Talking about cravings, I am going through a phase were I am in love with corn (again). Corn is one of the gastronomic delights that is wonderful as a savoury or sweet, warm or cold and has an infinite number of uses. Now I am new to Yotam Ottolenghi work, seriously the best recipes I have come by in a long time. They are so fresh and original. I am dying to try other savoury dishes but for now I settled on pastry.
Polenta is added to this short crust tart which delivers crispness, even when it is eaten the next day. Also I prefer that it help “cuts” the bland butterness of normal pastry which I admit can be too much sometimes. I used this as a base for a twist on classic quiche While we all know the basis of a good quiche is eggs and milk; I was out of these on this day. HORROR!! However I have been saved by the use of this egg less quiche with corn, chives and bacon.
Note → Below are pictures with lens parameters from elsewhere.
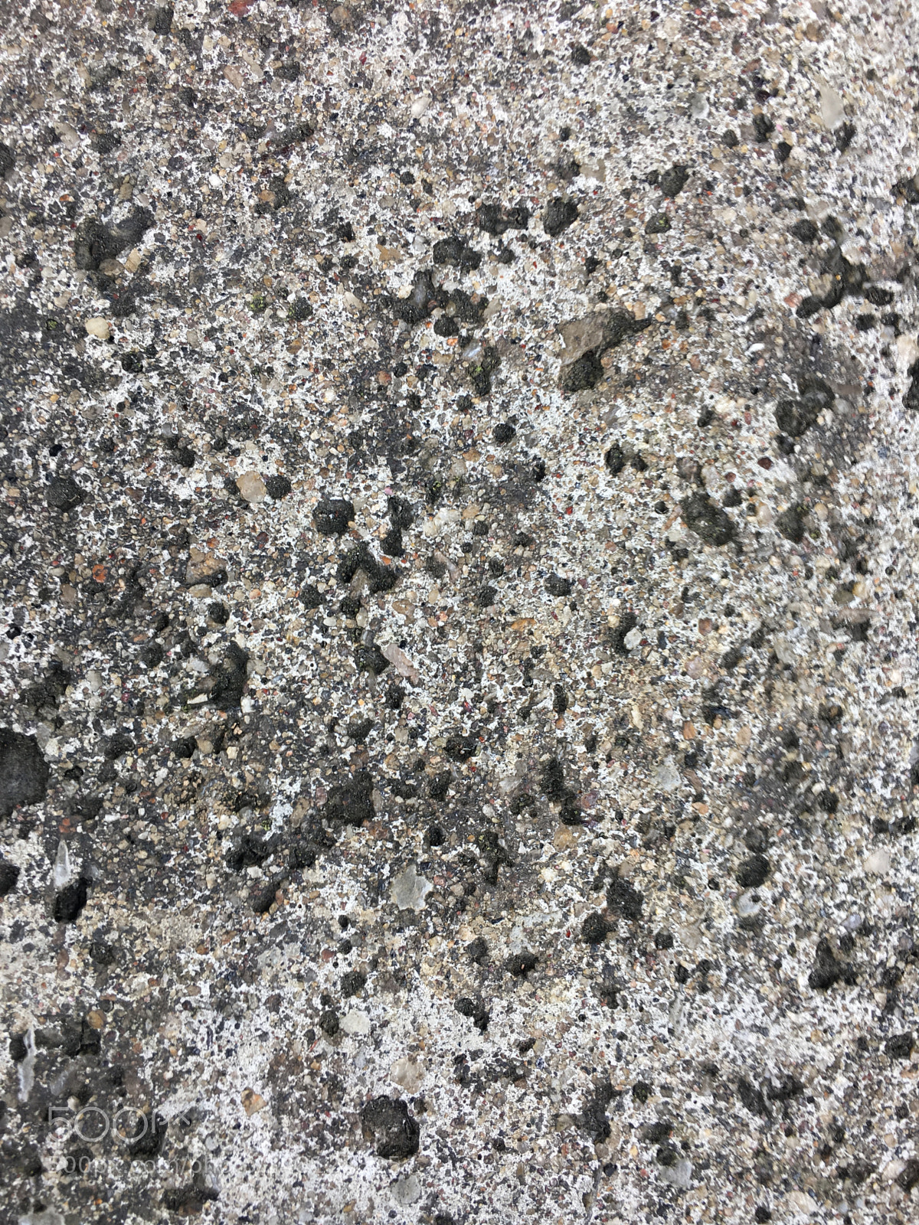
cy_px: 612
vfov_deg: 61.7
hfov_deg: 48.2
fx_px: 1027
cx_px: 460
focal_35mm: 29
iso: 25
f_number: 2.2
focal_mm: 4.15
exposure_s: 1/115
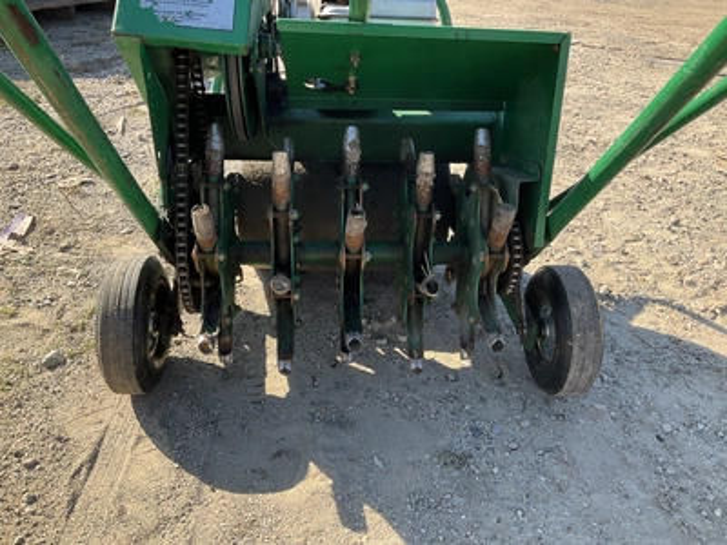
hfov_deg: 61.7
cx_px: 364
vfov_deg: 48.2
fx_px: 609
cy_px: 272
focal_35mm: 29
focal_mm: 3
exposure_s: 1/486
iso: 25
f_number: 1.8
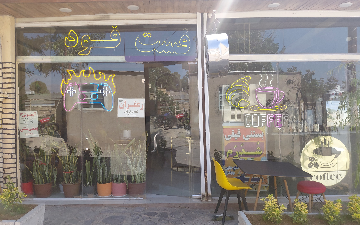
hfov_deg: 68.4
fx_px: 265
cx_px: 179
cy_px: 111
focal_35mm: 27
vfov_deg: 46.0
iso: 50
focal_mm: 4.69
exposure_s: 1/699
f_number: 1.8
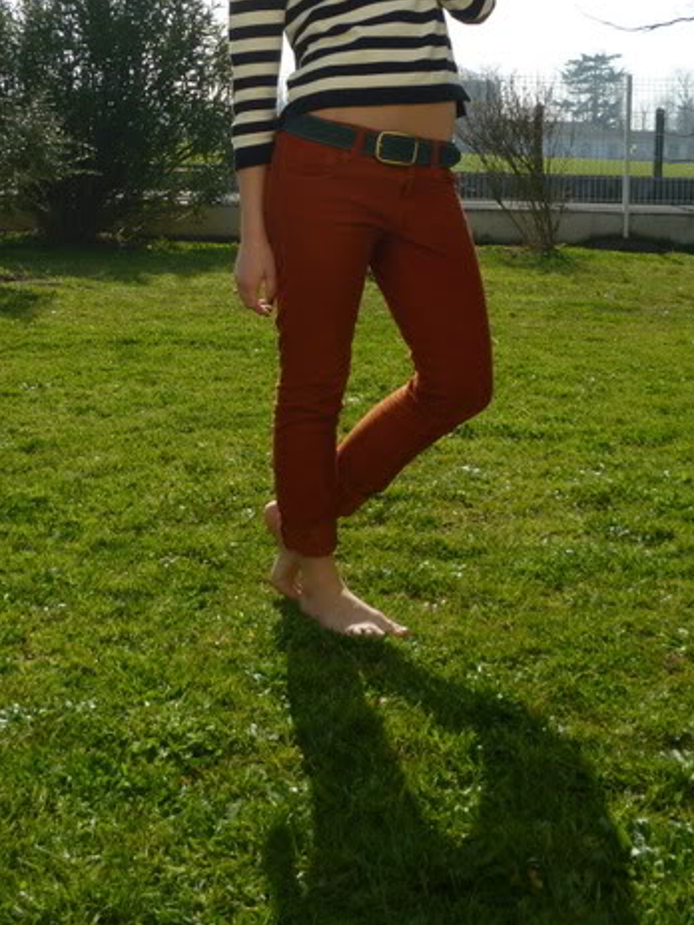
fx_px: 1337
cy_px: 211
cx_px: 247
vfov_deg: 37.1
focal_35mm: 50
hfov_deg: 29.0
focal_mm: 5.2
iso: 80
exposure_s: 1/640
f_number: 4.5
You would think that this egg less version will be inferior to the egg one but it is not. It has its own creamy silkiness without the sometimes unfortunate scent of over cooked eggs. It is like breakfast in a quiche! How good is that? I am not going to say that this recipe may over take your families traditional quiche, but it is a nice way of catering to egg free crowd and can be easily made vegan. Crispy pastry, creamy but solid filling laced with the sweetness of corn and salty smoked bacon; easily a great main meal or side snack.
Egg less double corn quiche.
Makes 6 15cm tartlets.
Polenta pastry (plus blind bake)
Barely adapted From Yotam Ottolenghi
170g Plain flour
60g Fine polenta
140g butter or soy alternative ( add one tbsp of xanthan gum if using soy)
50ml soy milk
1/2tsp white ground pepper
In a food processor, cut the pastry ingredients except the milk to fine crumbs.
Add the milk ( tbsp. at a time) and mix until it starts coming togther,
Tip out on to a work surface lightly dusted with flour, and work until the pastry comes together. Gently roll it out into a roughly 5mm thick round disc.
Lifting the pastry with a palette knife, turn it around as you roll, then use a rolling pin to lay it in your tart cases. Cut off any excess hanging over the edges and use the offcuts to patch up any gaps. Chill in the freezer for 10 minutes.
Heat the oven to 180C. Place a circle of greaseproof paper on top of the pastry case, fill with baking beans and bake for 20 minutes.
You can make your filling now (recipe below)
Remove the paper and beans, and bake for another 10 minutes, or until the pastry is cooked through. Remove from the oven and reduce the temperature to 160C.
Pour Filling into polenta cases and bake for 15-20 minutes until it is set and golden.
Eggless chive, bacon and corn filling
Apadted from Taste.com
40g soy spread or butter
100g short cut cooked bacon, in small; diced or replace with vegetables and tofu in the same amounts.
100g corn cooked kernals
370ml soymilk or regular milk
30g chopped chives
1tsp miso paste
60g Gruyere ( omit if vegan and use 2tbsp nutritional yeast plus 1 tbsp cornflour or 60g grated soy cheese)
Salt and pepper for seasoning
In a medium sauce pan, melt butter, miso and flour together. Stir continuously until a paste forms.
Remove from heat and slowly whisk in milk, making sure to remove all extra roux bits.
Return to heat and stir continuously until it is thickened, it should coat the back of spoon. Season with salt and pepper.
Stir in your corn, chives, cheese and bacon. Cover with cling film until ready to bake.